### RECORDS SUPPLIED

[BEGIN]

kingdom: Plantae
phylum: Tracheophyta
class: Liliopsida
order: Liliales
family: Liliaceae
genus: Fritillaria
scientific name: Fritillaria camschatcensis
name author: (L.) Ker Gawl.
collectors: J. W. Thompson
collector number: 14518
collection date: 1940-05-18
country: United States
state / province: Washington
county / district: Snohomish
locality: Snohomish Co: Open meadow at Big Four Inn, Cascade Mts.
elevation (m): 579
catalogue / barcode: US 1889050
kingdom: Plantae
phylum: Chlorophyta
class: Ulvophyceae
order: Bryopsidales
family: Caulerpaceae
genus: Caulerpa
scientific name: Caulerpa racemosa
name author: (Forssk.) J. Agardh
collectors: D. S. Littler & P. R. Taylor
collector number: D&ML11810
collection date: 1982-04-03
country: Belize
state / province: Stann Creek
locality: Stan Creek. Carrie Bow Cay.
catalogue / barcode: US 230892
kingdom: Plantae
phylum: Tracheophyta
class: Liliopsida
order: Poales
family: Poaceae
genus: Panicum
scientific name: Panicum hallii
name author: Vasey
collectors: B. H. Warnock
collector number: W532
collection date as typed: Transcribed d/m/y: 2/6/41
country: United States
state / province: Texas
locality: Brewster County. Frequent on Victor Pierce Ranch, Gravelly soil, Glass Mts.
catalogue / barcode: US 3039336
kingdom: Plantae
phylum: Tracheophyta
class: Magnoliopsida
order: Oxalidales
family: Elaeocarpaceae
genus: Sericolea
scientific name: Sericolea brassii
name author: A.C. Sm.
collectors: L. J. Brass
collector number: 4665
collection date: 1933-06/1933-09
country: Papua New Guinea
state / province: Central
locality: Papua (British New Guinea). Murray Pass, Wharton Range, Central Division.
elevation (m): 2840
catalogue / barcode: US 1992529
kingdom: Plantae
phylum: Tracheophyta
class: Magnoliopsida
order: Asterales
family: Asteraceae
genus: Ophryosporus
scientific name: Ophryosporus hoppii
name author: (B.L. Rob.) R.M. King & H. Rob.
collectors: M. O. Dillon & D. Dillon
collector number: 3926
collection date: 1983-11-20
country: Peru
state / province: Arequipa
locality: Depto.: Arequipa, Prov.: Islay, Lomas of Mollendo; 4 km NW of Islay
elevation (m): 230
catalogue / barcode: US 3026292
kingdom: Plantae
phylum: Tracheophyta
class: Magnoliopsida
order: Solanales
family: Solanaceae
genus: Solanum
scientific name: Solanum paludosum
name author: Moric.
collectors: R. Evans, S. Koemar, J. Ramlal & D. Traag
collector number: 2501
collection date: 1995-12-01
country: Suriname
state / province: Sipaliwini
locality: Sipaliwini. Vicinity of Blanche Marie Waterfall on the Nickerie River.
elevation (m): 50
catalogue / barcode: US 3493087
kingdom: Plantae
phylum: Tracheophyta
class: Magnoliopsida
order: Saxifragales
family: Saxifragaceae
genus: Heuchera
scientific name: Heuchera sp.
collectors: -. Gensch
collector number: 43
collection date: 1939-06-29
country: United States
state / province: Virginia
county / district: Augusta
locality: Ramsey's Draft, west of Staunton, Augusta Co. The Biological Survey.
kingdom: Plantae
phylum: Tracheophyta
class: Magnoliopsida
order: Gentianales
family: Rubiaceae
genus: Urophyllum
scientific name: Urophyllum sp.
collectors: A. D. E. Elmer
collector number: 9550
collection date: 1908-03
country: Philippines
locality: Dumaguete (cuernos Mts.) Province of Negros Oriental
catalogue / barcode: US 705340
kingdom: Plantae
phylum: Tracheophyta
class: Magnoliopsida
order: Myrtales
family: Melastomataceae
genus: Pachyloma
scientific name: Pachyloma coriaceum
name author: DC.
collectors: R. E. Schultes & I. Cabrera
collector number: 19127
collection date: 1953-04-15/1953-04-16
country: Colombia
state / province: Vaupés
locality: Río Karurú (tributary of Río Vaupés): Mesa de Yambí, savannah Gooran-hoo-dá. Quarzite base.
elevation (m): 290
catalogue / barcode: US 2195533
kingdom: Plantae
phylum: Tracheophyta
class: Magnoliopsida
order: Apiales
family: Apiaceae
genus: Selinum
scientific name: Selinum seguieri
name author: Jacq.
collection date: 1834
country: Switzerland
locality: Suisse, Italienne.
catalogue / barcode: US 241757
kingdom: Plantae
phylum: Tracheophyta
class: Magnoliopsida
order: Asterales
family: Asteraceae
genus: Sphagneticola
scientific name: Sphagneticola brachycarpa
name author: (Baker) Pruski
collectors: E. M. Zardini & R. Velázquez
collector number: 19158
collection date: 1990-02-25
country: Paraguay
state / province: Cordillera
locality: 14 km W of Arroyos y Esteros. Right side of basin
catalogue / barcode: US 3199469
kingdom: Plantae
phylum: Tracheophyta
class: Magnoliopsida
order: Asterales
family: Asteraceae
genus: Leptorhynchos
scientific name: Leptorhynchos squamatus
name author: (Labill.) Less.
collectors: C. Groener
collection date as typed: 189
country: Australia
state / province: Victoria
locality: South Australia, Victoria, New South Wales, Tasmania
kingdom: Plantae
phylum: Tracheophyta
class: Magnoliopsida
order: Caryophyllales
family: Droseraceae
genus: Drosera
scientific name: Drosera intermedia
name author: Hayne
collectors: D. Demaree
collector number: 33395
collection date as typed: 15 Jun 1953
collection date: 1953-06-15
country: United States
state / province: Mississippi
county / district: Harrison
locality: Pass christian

[END]

### AIM OF THE TASK
Render the entire listing above as a numbered list, omitting any blank lines.

### RESPONSE
1. kingdom: Plantae
2. phylum: Tracheophyta
3. class: Liliopsida
4. order: Liliales
5. family: Liliaceae
6. genus: Fritillaria
7. scientific name: Fritillaria camschatcensis
8. name author: (L.) Ker Gawl.
9. collectors: J. W. Thompson
10. collector number: 14518
11. collection date: 1940-05-18
12. country: United States
13. state / province: Washington
14. county / district: Snohomish
15. locality: Snohomish Co: Open meadow at Big Four Inn, Cascade Mts.
16. elevation (m): 579
17. catalogue / barcode: US 1889050
18. kingdom: Plantae
19. phylum: Chlorophyta
20. class: Ulvophyceae
21. order: Bryopsidales
22. family: Caulerpaceae
23. genus: Caulerpa
24. scientific name: Caulerpa racemosa
25. name author: (Forssk.) J. Agardh
26. collectors: D. S. Littler & P. R. Taylor
27. collector number: D&ML11810
28. collection date: 1982-04-03
29. country: Belize
30. state / province: Stann Creek
31. locality: Stan Creek. Carrie Bow Cay.
32. catalogue / barcode: US 230892
33. kingdom: Plantae
34. phylum: Tracheophyta
35. class: Liliopsida
36. order: Poales
37. family: Poaceae
38. genus: Panicum
39. scientific name: Panicum hallii
40. name author: Vasey
41. collectors: B. H. Warnock
42. collector number: W532
43. collection date as typed: Transcribed d/m/y: 2/6/41
44. country: United States
45. state / province: Texas
46. locality: Brewster County. Frequent on Victor Pierce Ranch, Gravelly soil, Glass Mts.
47. catalogue / barcode: US 3039336
48. kingdom: Plantae
49. phylum: Tracheophyta
50. class: Magnoliopsida
51. order: Oxalidales
52. family: Elaeocarpaceae
53. genus: Sericolea
54. scientific name: Sericolea brassii
55. name author: A.C. Sm.
56. collectors: L. J. Brass
57. collector number: 4665
58. collection date: 1933-06/1933-09
59. country: Papua New Guinea
60. state / province: Central
61. locality: Papua (British New Guinea). Murray Pass, Wharton Range, Central Division.
62. elevation (m): 2840
63. catalogue / barcode: US 1992529
64. kingdom: Plantae
65. phylum: Tracheophyta
66. class: Magnoliopsida
67. order: Asterales
68. family: Asteraceae
69. genus: Ophryosporus
70. scientific name: Ophryosporus hoppii
71. name author: (B.L. Rob.) R.M. King & H. Rob.
72. collectors: M. O. Dillon & D. Dillon
73. collector number: 3926
74. collection date: 1983-11-20
75. country: Peru
76. state / province: Arequipa
77. locality: Depto.: Arequipa, Prov.: Islay, Lomas of Mollendo; 4 km NW of Islay
78. elevation (m): 230
79. catalogue / barcode: US 3026292
80. kingdom: Plantae
81. phylum: Tracheophyta
82. class: Magnoliopsida
83. order: Solanales
84. family: Solanaceae
85. genus: Solanum
86. scientific name: Solanum paludosum
87. name author: Moric.
88. collectors: R. Evans, S. Koemar, J. Ramlal & D. Traag
89. collector number: 2501
90. collection date: 1995-12-01
91. country: Suriname
92. state / province: Sipaliwini
93. locality: Sipaliwini. Vicinity of Blanche Marie Waterfall on the Nickerie River.
94. elevation (m): 50
95. catalogue / barcode: US 3493087
96. kingdom: Plantae
97. phylum: Tracheophyta
98. class: Magnoliopsida
99. order: Saxifragales
100. family: Saxifragaceae
101. genus: Heuchera
102. scientific name: Heuchera sp.
103. collectors: -. Gensch
104. collector number: 43
105. collection date: 1939-06-29
106. country: United States
107. state / province: Virginia
108. county / district: Augusta
109. locality: Ramsey's Draft, west of Staunton, Augusta Co. The Biological Survey.
110. kingdom: Plantae
111. phylum: Tracheophyta
112. class: Magnoliopsida
113. order: Gentianales
114. family: Rubiaceae
115. genus: Urophyllum
116. scientific name: Urophyllum sp.
117. collectors: A. D. E. Elmer
118. collector number: 9550
119. collection date: 1908-03
120. country: Philippines
121. locality: Dumaguete (cuernos Mts.) Province of Negros Oriental
122. catalogue / barcode: US 705340
123. kingdom: Plantae
124. phylum: Tracheophyta
125. class: Magnoliopsida
126. order: Myrtales
127. family: Melastomataceae
128. genus: Pachyloma
129. scientific name: Pachyloma coriaceum
130. name author: DC.
131. collectors: R. E. Schultes & I. Cabrera
132. collector number: 19127
133. collection date: 1953-04-15/1953-04-16
134. country: Colombia
135. state / province: Vaupés
136. locality: Río Karurú (tributary of Río Vaupés): Mesa de Yambí, savannah Gooran-hoo-dá. Quarzite base.
137. elevation (m): 290
138. catalogue / barcode: US 2195533
139. kingdom: Plantae
140. phylum: Tracheophyta
141. class: Magnoliopsida
142. order: Apiales
143. family: Apiaceae
144. genus: Selinum
145. scientific name: Selinum seguieri
146. name author: Jacq.
147. collection date: 1834
148. country: Switzerland
149. locality: Suisse, Italienne.
150. catalogue / barcode: US 241757
151. kingdom: Plantae
152. phylum: Tracheophyta
153. class: Magnoliopsida
154. order: Asterales
155. family: Asteraceae
156. genus: Sphagneticola
157. scientific name: Sphagneticola brachycarpa
158. name author: (Baker) Pruski
159. collectors: E. M. Zardini & R. Velázquez
160. collector number: 19158
161. collection date: 1990-02-25
162. country: Paraguay
163. state / province: Cordillera
164. locality: 14 km W of Arroyos y Esteros. Right side of basin
165. catalogue / barcode: US 3199469
166. kingdom: Plantae
167. phylum: Tracheophyta
168. class: Magnoliopsida
169. order: Asterales
170. family: Asteraceae
171. genus: Leptorhynchos
172. scientific name: Leptorhynchos squamatus
173. name author: (Labill.) Less.
174. collectors: C. Groener
175. collection date as typed: 189
176. country: Australia
177. state / province: Victoria
178. locality: South Australia, Victoria, New South Wales, Tasmania
179. kingdom: Plantae
180. phylum: Tracheophyta
181. class: Magnoliopsida
182. order: Caryophyllales
183. family: Droseraceae
184. genus: Drosera
185. scientific name: Drosera intermedia
186. name author: Hayne
187. collectors: D. Demaree
188. collector number: 33395
189. collection date as typed: 15 Jun 1953
190. collection date: 1953-06-15
191. country: United States
192. state / province: Mississippi
193. county / district: Harrison
194. locality: Pass christian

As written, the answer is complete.